The dog had to have an emergency operation because her paw had been cut so deeply she’d severed a vein. Because there was no vet tec
h, I had to help with the sedation, holding Charlotte’s head up when she was unconscious so the vet could put a tube down her throat for oxygen, holding the mask over her face.
She tried to fight the sedation, as you had tried to fight yours, twitching and shaking her head to clear the confusion. The vet had to use more than the normal amount of anesthetic. “She’s a fighter,” he said. “Look how she’s fighting me every step of the way.”

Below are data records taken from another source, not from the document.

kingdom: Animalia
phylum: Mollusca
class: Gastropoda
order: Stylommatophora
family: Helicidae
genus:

I wept over the prone body of the dog, her tongue hanging out of her mouth, her head lying in a puddle of drool. I had to step out of the room when the vet put the ten stitches in her paw. She wasn’t in danger of dying, but I felt that she would die, and this, I think, is the legacy of your death, is part of how it lives on in me—that I will be, and am, brought to my knees any time something bad happens to a person or a creature that I love. I can’t stop myself from fearing the worst, because the worst has happened.
8
The solar lanterns have gone from the front walkway. They appeared, and now they’ve disappeared. No explanations for either action. The garden out front is full of weeds, but I find it hard to care. I haven’t lived in this house long enough to consider that garden to be my garden. I didn’t plant any of it.
I went past your old house in Toronto twice. The first time was just before it sold. I could see the mass of black-eyed Susans in the front garden, out of control and filling every square inch. Wild and beautiful and probably in violation of some neatness bylaw. The little bungalow looked the same as when you had lived there, and it felt as if I could just knock on the door and you would open it and say, Hey, Helen, as you always did. You would open the door and I would follow you down the narrow hallway to the kitchen, and then out through the dining room and your bedroom to the back garden. The house had such a strange layout—like a train carriage, I said when you bought it, and I think I hurt your feelings. But it was one long corridor with rooms off that corridor and a weird addition at the back of the house that included a dining room with a vaulted ceiling and skylight, but no other windows, and a room behind that, with sliding doors onto the garden, which had to be a bedroom because there was no other bedroom in the house. But it became public space because it was the only way to access the yard from the house. You bought the house for the space, and because the front room was large and separate from the rest of the house and could be used as a piano studio, to teach from and practise in. You bought it because your girlfriend was thinking about coming out to Toronto to live with you.